Marie Shehady shared a flat in Millers Point as a young working woman and later returned with her husband when they purchased the lease to a boarding house/residential. They remained for thirty one years. In her interview she talks about her tenants, schools, mothers group, fundraising, socialising, Christmas parties; daily work of running a boarding house; local atmosphere; the ‘battle of the landladies’; leasing and sub-letting arrangements; neighbours; shops; family life; picnics; and the importance of religion to her life. She regrets the loss of character and facilities in the area, increased traffic, pub crawls, changes to built environment and the relative absence of children. In the excerpt below she describes some of her tenants.

This interview is part of Housing NSW’s 2005 Millers Point Oral History Project. The City of Sydney acknowledges the State Library of New South Wales as the archival custodian of the project and digital preserver of the masters.
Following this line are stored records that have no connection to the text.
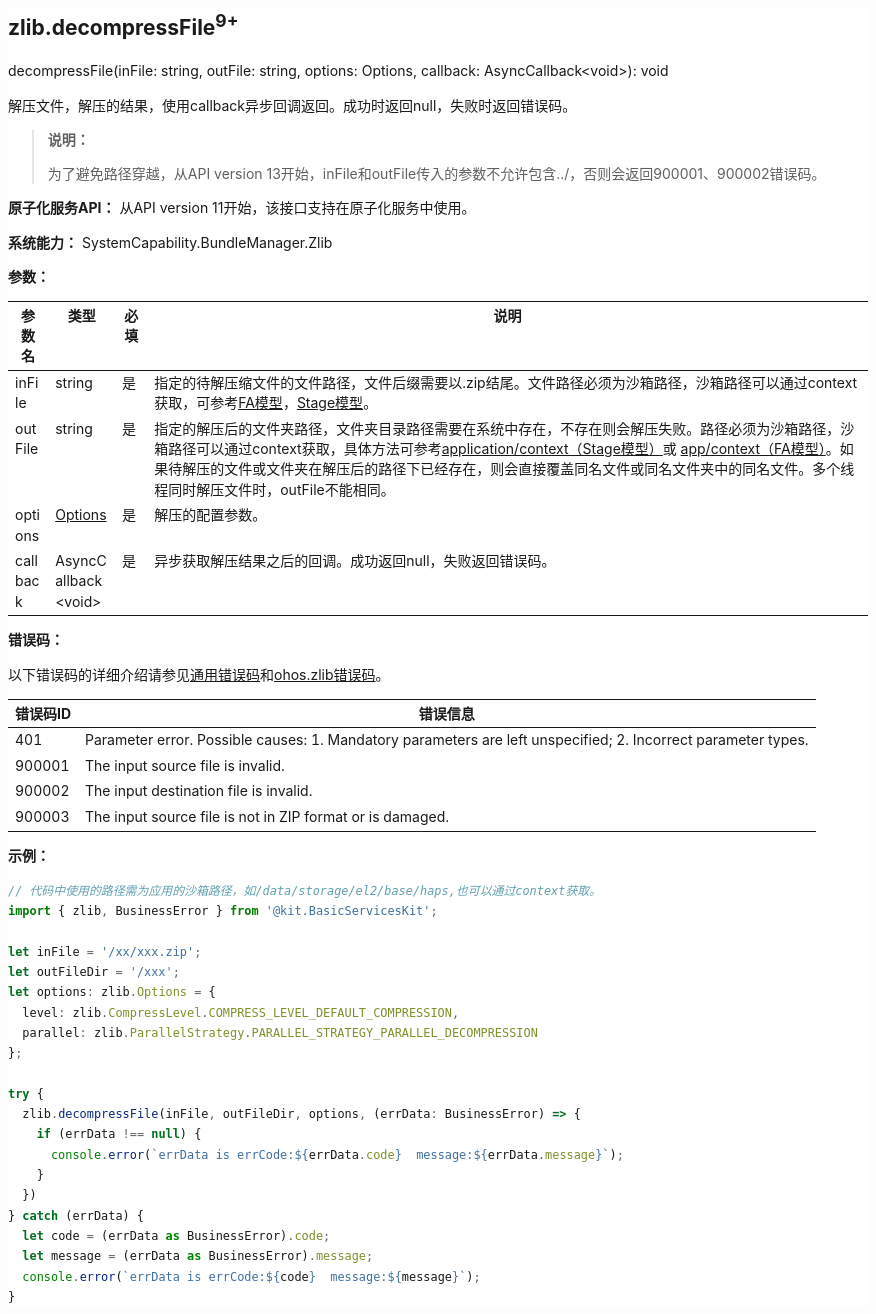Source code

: ## zlib.decompressFile<sup>9+</sup>

decompressFile(inFile: string, outFile: string, options: Options, callback: AsyncCallback\<void>): void

解压文件，解压的结果，使用callback异步回调返回。成功时返回null，失败时返回错误码。

> **说明：**
>
>为了避免路径穿越，从API version 13开始，inFile和outFile传入的参数不允许包含../，否则会返回900001、900002错误码。

**原子化服务API：** 从API version 11开始，该接口支持在原子化服务中使用。

**系统能力：** SystemCapability.BundleManager.Zlib

**参数：**

| 参数名                  | 类型                | 必填 | 说明                                                         |
| ----------------------- | ------------------- | ---- | ------------------------------------------------------------ |
| inFile                  | string              | 是   | 指定的待解压缩文件的文件路径，文件后缀需要以.zip结尾。文件路径必须为沙箱路径，沙箱路径可以通过context获取，可参考[FA模型](../apis-ability-kit/js-apis-inner-app-context.md)，[Stage模型](../apis-ability-kit/js-apis-inner-application-context.md)。 |
| outFile                 | string              | 是   | 指定的解压后的文件夹路径，文件夹目录路径需要在系统中存在，不存在则会解压失败。路径必须为沙箱路径，沙箱路径可以通过context获取，具体方法可参考[application/context（Stage模型）](../apis-ability-kit/js-apis-inner-application-context.md)或 [app/context（FA模型）](../apis-ability-kit/js-apis-inner-app-context.md)。如果待解压的文件或文件夹在解压后的路径下已经存在，则会直接覆盖同名文件或同名文件夹中的同名文件。多个线程同时解压文件时，outFile不能相同。 |
| options                 | [Options](#options) | 是   | 解压的配置参数。                                             |
| callback | AsyncCallback\<void>            | 是   | 异步获取解压结果之后的回调。成功返回null，失败返回错误码。                                             |

**错误码：**

以下错误码的详细介绍请参见[通用错误码](../errorcode-universal.md)和[ohos.zlib错误码](./errorcode-zlib.md)。

| 错误码ID | 错误信息                               |
| -------- | --------------------------------------|
| 401 | Parameter error. Possible causes: 1. Mandatory parameters are left unspecified; 2. Incorrect parameter types.|
| 900001   | The input source file is invalid.      |
| 900002   | The input destination file is invalid. |
| 900003 | The input source file is not in ZIP format or is damaged. |

**示例：**

```ts
// 代码中使用的路径需为应用的沙箱路径，如/data/storage/el2/base/haps,也可以通过context获取。
import { zlib, BusinessError } from '@kit.BasicServicesKit';

let inFile = '/xx/xxx.zip';
let outFileDir = '/xxx';
let options: zlib.Options = {
  level: zlib.CompressLevel.COMPRESS_LEVEL_DEFAULT_COMPRESSION,
  parallel: zlib.ParallelStrategy.PARALLEL_STRATEGY_PARALLEL_DECOMPRESSION
};

try {
  zlib.decompressFile(inFile, outFileDir, options, (errData: BusinessError) => {
    if (errData !== null) {
      console.error(`errData is errCode:${errData.code}  message:${errData.message}`);
    }
  })
} catch (errData) {
  let code = (errData as BusinessError).code;
  let message = (errData as BusinessError).message;
  console.error(`errData is errCode:${code}  message:${message}`);
}
```
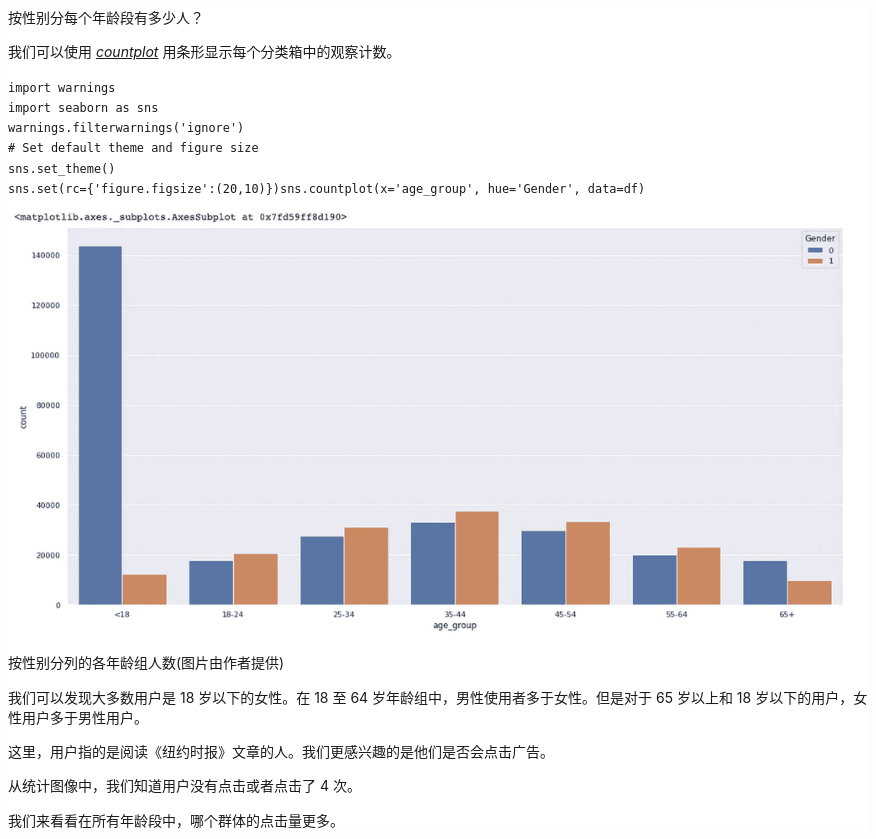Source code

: 按性别分每个年龄段有多少人？

我们可以使用 [*countplot*](https://seaborn.pydata.org/generated/seaborn.countplot.html) 用条形显示每个分类箱中的观察计数。

```
import warnings
import seaborn as sns
warnings.filterwarnings('ignore')
# Set default theme and figure size
sns.set_theme()
sns.set(rc={'figure.figsize':(20,10)})sns.countplot(x='age_group', hue='Gender', data=df)
```

![](img/4011dfa2c9f4994aabbc0e57b99f806c.png)

按性别分列的各年龄组人数(图片由作者提供)

我们可以发现大多数用户是 18 岁以下的女性。在 18 至 64 岁年龄组中，男性使用者多于女性。但是对于 65 岁以上和 18 岁以下的用户，女性用户多于男性用户。

这里，用户指的是阅读《纽约时报》文章的人。我们更感兴趣的是他们是否会点击广告。

从统计图像中，我们知道用户没有点击或者点击了 4 次。

我们来看看在所有年龄段中，哪个群体的点击量更多。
Well that was quite an experience and we had a lot of different types of people living with us, but we were quite selective. I remember saying to my husband, ‘I don’t really want anybody in here that drinks,’ and we’d only been running this place for about three weeks and one Saturday my husband came up and said, ‘There’s a gentleman knocking at the front door and he is interested in the attic apartment, but he’s drunk.’ I said, ‘Oh, no, we can’t have anybody in here that drinks,’ I was a bit of a wowser as far as alcohol and still am. So I went down to tell this man that no, the flat had been let, and I took one look at his face and although he was swaying in the wind I thought he had such a nice kind face that I relented, let him have a look at the flat, and he stayed with us for twenty-five years.

Needless to say every Friday from then on, from the time he took the flat, he would come home drunk, with a chocolate in his pocket because I’d had children in the meantime. By the time he got home from the pub and handed the chocolate over you could wring it out. But he was a dear part of my memory and he will always have a place in my heart.

We had a few kooks there, like one guy who used to hang his socks on the lampshade to dry. Another young guy who had obviously never used an electric oven stuck in a can of soup, lid on, and we had wall-to-wall soup. We had nurses, we had a plastic surgeon’s nurse, we’ve had a private investigator, we had artists, we had every type of person that you could imagine and I’ll never forget any of them. It was very sad after thirty-one years that we actually moved on.